**Task requirements**
Only one portion of the data is to be written out: from the line bearing "cholangiocarcinoma was stained" through the line bearing "immunohistochemical staining of". Write it exactly as it appears.

**Information given**
────────────────────────────────────────

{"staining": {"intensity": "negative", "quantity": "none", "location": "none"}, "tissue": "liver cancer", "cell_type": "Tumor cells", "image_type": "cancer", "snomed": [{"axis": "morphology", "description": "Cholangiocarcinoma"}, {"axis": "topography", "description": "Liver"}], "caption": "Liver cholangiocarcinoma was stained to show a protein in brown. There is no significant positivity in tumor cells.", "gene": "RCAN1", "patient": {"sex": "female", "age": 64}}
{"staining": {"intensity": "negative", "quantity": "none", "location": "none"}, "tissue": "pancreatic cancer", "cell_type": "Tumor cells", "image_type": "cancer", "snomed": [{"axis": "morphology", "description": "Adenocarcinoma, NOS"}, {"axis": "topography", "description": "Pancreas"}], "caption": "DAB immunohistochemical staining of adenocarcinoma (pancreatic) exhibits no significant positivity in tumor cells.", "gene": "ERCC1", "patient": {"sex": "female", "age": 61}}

────────────────────────────────────────

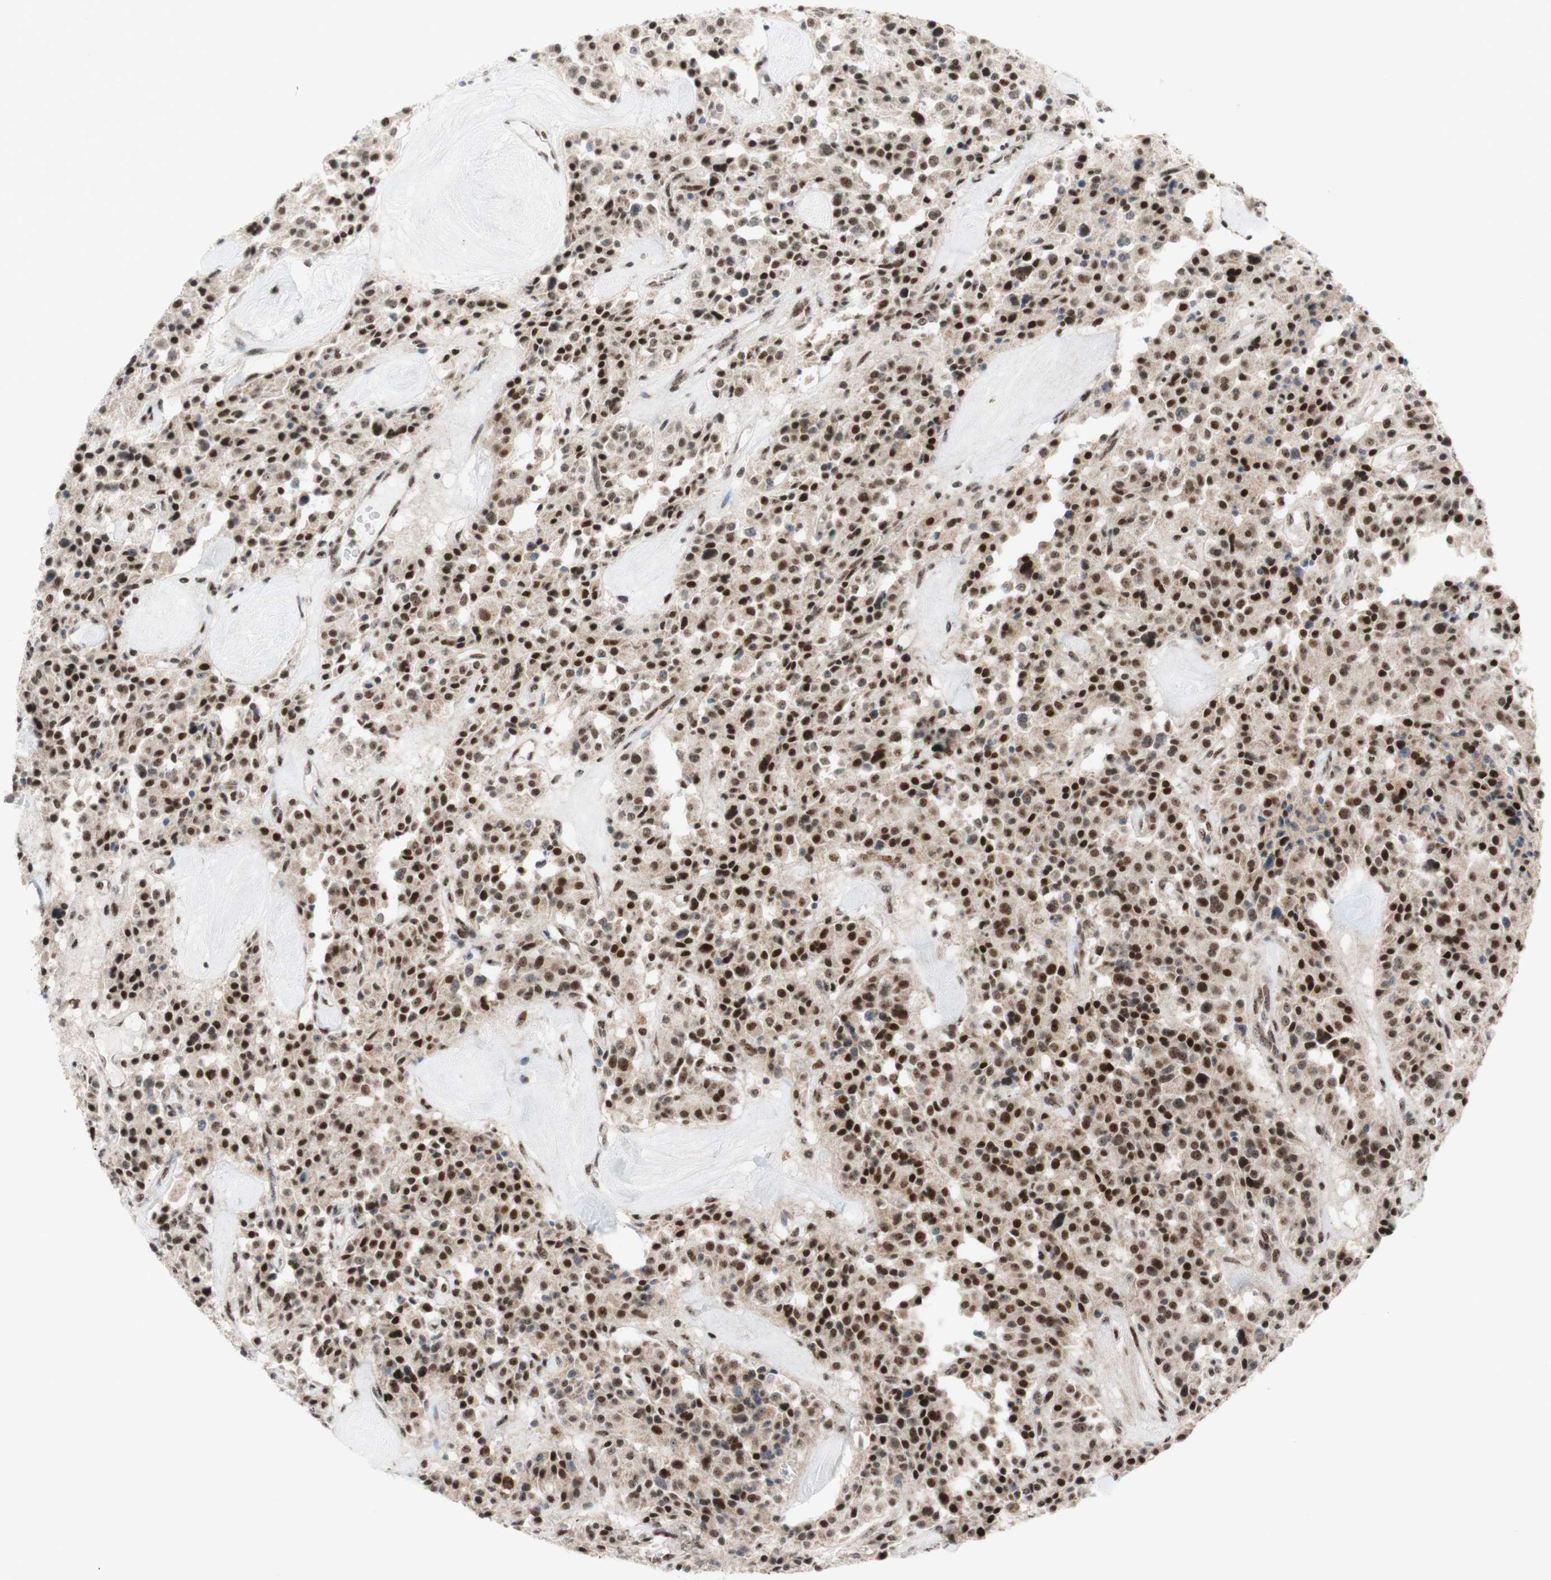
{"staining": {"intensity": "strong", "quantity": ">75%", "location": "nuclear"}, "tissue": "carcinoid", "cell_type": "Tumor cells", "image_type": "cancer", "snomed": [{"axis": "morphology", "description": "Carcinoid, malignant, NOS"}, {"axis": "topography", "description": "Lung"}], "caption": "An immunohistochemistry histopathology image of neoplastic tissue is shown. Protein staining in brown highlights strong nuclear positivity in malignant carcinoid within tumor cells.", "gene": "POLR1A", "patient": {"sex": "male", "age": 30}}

────────────────────────────────────────

**Response to the task**
{"staining": {"intensity": "negative", "quantity": "none", "location": "none"}, "tissue": "liver cancer", "cell_type": "Tumor cells", "image_type": "cancer", "snomed": [{"axis": "morphology", "description": "Cholangiocarcinoma"}, {"axis": "topography", "description": "Liver"}], "caption": "Liver cholangiocarcinoma was stained to show a protein in brown. There is no significant positivity in tumor cells.", "gene": "RCAN1", "patient": {"sex": "female", "age": 64}}
{"staining": {"intensity": "negative", "quantity": "none", "location": "none"}, "tissue": "pancreatic cancer", "cell_type": "Tumor cells", "image_type": "cancer", "snomed": [{"axis": "morphology", "description": "Adenocarcinoma, NOS"}, {"axis": "topography", "description": "Pancreas"}], "caption": "DAB immunohistochemical staining of adenocarcinoma (pancreatic) exhibits no significant positivity in tumor cells.", "gene": "ERCC1", "patient": {"sex": "female", "age": 61}}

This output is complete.